一把年纪了,还要每天被当成茶水小妹一样使唤。其实也思考过,或许真的不适合在一片完全陌生的新领域中开拓闯荡。等到熬出头的时候,只怕就要退休了。不得不说,她一个文科生,对这些逻辑性很强的东西实在不感冒,更没有离正扬所说的那些天赋。就算很努力,很努力,做出的成绩也不一定就比别人好。
她这样漫不无地的一头扎进来,是有了工作,每天上班下班,看似安稳,可做得开不开心只有她自己最知道。到底是对是错?
并非想打退堂鼓,只是过了年少轻狂的年纪,即便不求在某个工作领域大展宏图,但至少不能太过碌碌无为了。
打的过去的,时间真的很赶,再晚来两分钟,那人就要走了。
看她到了,延迟了几分钟,把方案上认为不尽人意的地方给她勾勒了一下,告诉她:“回去跟你们的负责人说一下,俱细的事宜回来再说。我还要赶飞机,就先走了。”
江南抱着文件从里面出来,感觉一手沉甸甸,下意识要把文件放到包里去。
低头一看,顿时头疼不已,难得这样佩服自己,简直五体投地。出来的时候太迷糊而匆忙了,竟连电脑包也提出来了,难怪路上拎在手上会觉得沉甸甸的。
看时间快到下班的时间了,不想再折腾回去。从这里回公司,也有一段不远的路,不能再打的。坐公交只怕等她抵达的时候,人家已经下班了。
给经理发了条短信,说明情况。又给离正扬打电话,问他几点能碰头。
离正扬那时候手头有事,告诉她:“等我一个小时,我过去接你。”
“好吧。”
江南找了家茶水餐厅坐下,正好带了电脑,可以继续查之前没有查完的资料。不过那之前先叫了一份蛋糕垫胃,越空越会觉得疼。
很热闹的一家店,一个区域里坐满了年轻面孔的人。抱着电脑,个个激情四溢的一张脸,走过去时看了一眼,像是在打游戏。估计是一个战队的,又不知道这样网速跟不跟得上。
看到窗边有一张空位,几乎是整家店里最好的。没有人,打算过去坐。便有服务生走过来:“不好意思,这个位置有客人长年预定。”
难怪这样好的黄金地段却闲置,没有什么位置了,在那附近坐下。
蛋糕和饮品上得很快,吃了点儿东西,不适的感觉终于渐渐暖和,打起精神工作。
孙青在线上,看到她的头像亮了。马上发来眼冒红心,垂涎三尺的表情。
“好想你。”
“有多想?”
“吃不下饭,睡不着觉,早已人比黄花瘦了。”
江南心窝暖暖:“那什么时候过来找我玩,当是旅游了,我包吃包住包娱乐。怎么样?”
孙青欢呼不已:“我去我去我去。”
“什么时候?”
江南对着电脑屏幕笑起来,笑到最后成了苦涩,闺蜜里仅剩的一个,宋林爱几年前离家出走,就消失不见了。有时候会寄信回家报平安,可谁也不知道她到底在哪里。
都在等,等她有一天疗伤完毕,自动回归。
双手快速敲动键盘:“快来吧,我真的好想你!”
孙青下一秒把时间打了过来:“下个月我一定去,一定一定。”
“好。我等你。那我先工作了,有时间再聊。”
孙青再敲最后一次,亘古不变的嘱咐:“注意身体,好好照顾自己。”
江南眼窝彻底热了起来,对着电脑发呆。以前想不明白,宋林爱为什么要离开,去一个陌生的城市,人生地不熟的,何必?

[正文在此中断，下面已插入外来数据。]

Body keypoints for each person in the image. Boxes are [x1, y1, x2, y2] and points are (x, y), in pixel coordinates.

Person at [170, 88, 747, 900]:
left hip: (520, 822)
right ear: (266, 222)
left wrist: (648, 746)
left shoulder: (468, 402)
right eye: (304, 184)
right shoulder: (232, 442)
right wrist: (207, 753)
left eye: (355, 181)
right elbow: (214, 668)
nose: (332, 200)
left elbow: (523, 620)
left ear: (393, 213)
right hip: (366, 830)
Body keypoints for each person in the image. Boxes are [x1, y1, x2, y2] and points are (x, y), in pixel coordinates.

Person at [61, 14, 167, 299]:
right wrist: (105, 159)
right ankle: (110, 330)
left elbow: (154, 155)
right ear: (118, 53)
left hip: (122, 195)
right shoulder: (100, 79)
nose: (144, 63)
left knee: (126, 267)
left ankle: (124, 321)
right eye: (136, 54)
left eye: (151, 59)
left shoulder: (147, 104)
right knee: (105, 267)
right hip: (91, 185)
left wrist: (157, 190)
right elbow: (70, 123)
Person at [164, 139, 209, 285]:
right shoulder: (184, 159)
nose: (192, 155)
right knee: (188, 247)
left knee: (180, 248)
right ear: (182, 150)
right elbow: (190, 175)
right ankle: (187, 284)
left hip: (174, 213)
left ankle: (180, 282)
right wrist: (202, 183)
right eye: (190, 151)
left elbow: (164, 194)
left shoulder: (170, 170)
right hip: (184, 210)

后来她也想离开,觉得非是得如此,才能换一种心境,重新做人,重新开始,否则就没有办法活下去。
顿时吵闹了起来,江南一下回过神。
之前神情专注的几少年神色一片动荡,俨然收敛不及,做什么不被允许的事而抓了现形。
前面一个中年男子指手画脚:“马上收起东西跟我回学校,高三的学生逃课还打游戏,太不像话了。我盯你们几个很久了,被我抓到了吧。”
男生女生一片哀呼。离江南较近的一个男生对着另一个不满抱怨:“政教主任了不起,比班主任还事妈。”
中年男子耳尖,听到两人切切私语,目光调转过来。
“你们两个说什么呢?高考生逃课还有理了是吧?明天把你们的家长全部叫过来。”一偏转,看到四平八稳坐着的江南。
吼起来:“你怎么还坐着不动,收拾东西回学校。”
江南一头雾水,关她什么事?
这种事情倒是不古怪,以前她上学的时候,有学生逃课去上网,一些负责任的老师也会在工作之余去一些娱乐场所找学生。没想到时代变了,依旧有这样敬业的老师。
想问他:“你有什么事情么?”
中年男子已经走了过来,拍了拍桌面。
“还不收了东西跟我回学校,你们这些学生太不像话了,像有点儿高考生的样子。”
江南一愣,听到有人明显笑了一声。
扭头看过去,临窗的位子上已经坐了人。一大一小,两个男子。小的粉面玉琢,玲珑漂亮的妙人。
大的存在感很强,黑色修身西服,解了领带,衬衣领子敞着,有贵族式颓然的性感味道,低调的奢华。其实样子很冷漠,面孔也是严谨冷硬,只细而长的桃花眼,深邃如静寂的海,戴了平光镜,摭去一些光色。可江南还是在一个男人的身上看到艳如桃花,斜阳泛黄发红的光色里,俊朗的眉目间仿有妖气流转。
心脏某一处闷闷的疼了下,像被什么刻骨的东西触动,酥麻蔓延而来,遂不及防的茫然无措。
中年老师提高了声音的分贝:“你到底叫什么?哪班的?太不像样子了,竟然不把老师当一回事。”说着动手去收江南的东西,看样子是要大动干戈,好好教训这个不懂事的学生。
其他人倒是莫名其妙,这个女人是谁?他们并不认识。
江南分明看到男子微微翘起的嘴角,以及来不及掩饰的笑纹。顾不上理会,情形已经够无厘头了。周遭看热闹的人那么多,无话可说,郁闷至极。
竟然把她当成高三的学生?!
见中年老师带着瓶底厚的眼镜,看来是没有瞧清楚。
有些哭笑不得的提醒他:“我不是你们学校的学生。”
她这样的年纪,冒充高中生,是不是太装嫩了?
伸手夺回她的东西,把电脑一合放到一边。
中年老师明显不信。
太狗血了,撞了什么大运,连这样的事都碰得上。她又不是长了一张不老容颜,细细去看,连眼角纹都有了,却能发生这样的误会,实在抬举她。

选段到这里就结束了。